В Нью-Йорке в Музее [9] собраны работы Николая Константиновича 1920-1930-х гг. Есть и некоторые ранние вещи. Может быть, вы знаете, Президент музея – леди Кэмпбелл подарила музею из своего собрания сорок ранних работ Николая Константиновича, которые она сама приобрела в Калифорнии. Эти сорок работ будут в Русском музее [10]. Она это хотела сделать в юбилейный год Николая Константиновича и как бы для укрепления дружбы между Соединенными Штатами и Советским Союзом.
Сейчас музей в Нью-Йорке привлекает к себе очень много людей, особенно молодых, которым работы Николая Константиновича, книги Елены Ивановны особенно дороги и близки. И прежде всюду в Америке, где выставлялись работы Николая Константиновича, всегда было особенно многолюдно и интересно. И этот интерес заключается в том, что картины дают нечто большее. Николай Константинович всегда устремлял к самому возвышенному, и, несомненно, мы все это чувствуем, когда соприкасаемся с его живописью.
Когда Лейбниц посещал Рембрандта, Рембрандт говорил, что все его внутренние переживания, внутренние порывы оживут в его мазках, и уверял, что каждый, кто будет смотреть на картины, сможет включиться в них, сможет получить от них то, что ощущал Рембрандт в процессе творчества. То есть на картинах, как на магнитной ленте, запечатлены чувства и мысли творца. И теперь, когда вы смотрите на них, возникает ощущение чего-то особенно глубокого, и мы чувствуем ту силу выражения, [сделавшую] Рембрандта великим художником, перед которым мы преклоняемся.

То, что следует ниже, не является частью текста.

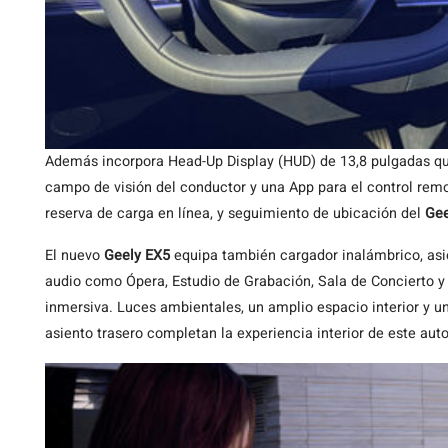
Además incorpora Head-Up Display (HUD) de 13,8 pulgadas qu
campo de visión del conductor y una App para el control remo
reserva de carga en línea, y seguimiento de ubicación del
Gee
El nuevo
Geely EX5
equipa también cargador inalámbrico, asi
audio como Ópera, Estudio de Grabación, Sala de Concierto y
inmersiva. Luces ambientales, un amplio espacio interior y un
asiento trasero completan la experiencia interior de este aut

Так и в картинах Николая Константиновича. Его замечательная светлая личность живёт в них, она нам вещает с его полотен, мы это чувствуем, знаем, когда на них смотрим и как бы соприкасаемся с его мыслями, его порывами. В будущем, может быть, мы сможем измерять энергию наших мыслей и, может быть, поймём, что всё наполнено мыслями и мысль отпечатывается на всём, нас окружающем, и, может быть, тогда мы поймём, что должны следить за своими мыслями, что не должны распускаться, а должны всё время следить, чтобы что-то [плохое] не запечатлелось, и помнить, что даже у стен есть уши, глаза, которые всё видят, слышат и могут повторить.

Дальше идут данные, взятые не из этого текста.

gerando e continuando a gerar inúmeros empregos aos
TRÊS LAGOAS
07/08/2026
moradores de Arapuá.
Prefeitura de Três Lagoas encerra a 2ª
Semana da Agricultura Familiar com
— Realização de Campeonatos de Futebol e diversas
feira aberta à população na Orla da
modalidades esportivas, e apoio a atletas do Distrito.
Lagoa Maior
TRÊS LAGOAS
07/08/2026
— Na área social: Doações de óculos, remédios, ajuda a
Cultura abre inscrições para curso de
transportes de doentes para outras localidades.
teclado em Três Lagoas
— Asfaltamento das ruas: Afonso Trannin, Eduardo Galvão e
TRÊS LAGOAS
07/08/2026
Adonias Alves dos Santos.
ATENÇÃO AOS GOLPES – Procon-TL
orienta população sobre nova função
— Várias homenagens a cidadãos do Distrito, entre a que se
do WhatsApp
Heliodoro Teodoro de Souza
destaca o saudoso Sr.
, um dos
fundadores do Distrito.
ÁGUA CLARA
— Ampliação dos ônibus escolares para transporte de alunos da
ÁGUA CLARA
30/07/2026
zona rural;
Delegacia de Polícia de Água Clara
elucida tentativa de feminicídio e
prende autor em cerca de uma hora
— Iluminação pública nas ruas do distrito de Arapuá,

[1] С.Н. Рерих родился в Санкт-Петербурге на Васильевском острове в доме Л.Е. Кенига (Большой проспект, д. 15 / 4-я линия, д. 5, кв. 9).

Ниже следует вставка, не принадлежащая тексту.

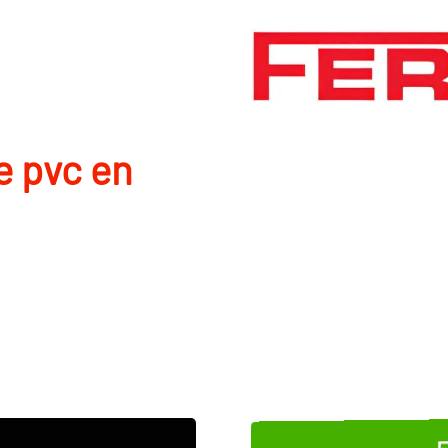
e pvc en
E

[2] Коллекция предметов каменного века, собранная Н.К. Рерихом во время его раскопок, насчитывала свыше 35 тыс. единиц.
[3] Тагор Р. Жертвопесни (Гитанджали) / пер. под ред. Ю. Балтрушайтиса. М.: Современные проблемы, [1916].
[4] Санкт-Петербургский буддийский храм «Дацан Гунзэчойнэй» – самый северный в мире буддийский храм, строительство которого продолжалось с 1909 по 1915 гг. Н.К. Рерих разработал эскизы витражей (1914-1915) для украшения интерьера храма.
[5] Н.К. Рерих учился в частной мужской гимназии К.И. Мая в 1883-1893 гг.
[6] 200 миль = 322 км.
[7] В начале 1930-х гг. Гималайский институт научных исследований «Урусвати» организовывал экспедиции в долину Лахул, называемую Западным Тибетом.
[8] В 1950 г. Тибет включен в состав Китайской народной республики как Тибетский автономный округ.
[9] Речь идёт о Музее Николая Рериха в Нью-Йорке.
[10] Речь идёт о передаче К. Кэмпбелл-Стиббе в СССР сорока произведений Н.К. Рериха архитектурной серии, которые впоследствии нашли своё место в Мемориальном кабинете Н.К. Рериха в Государственном музее искусства народов Востока.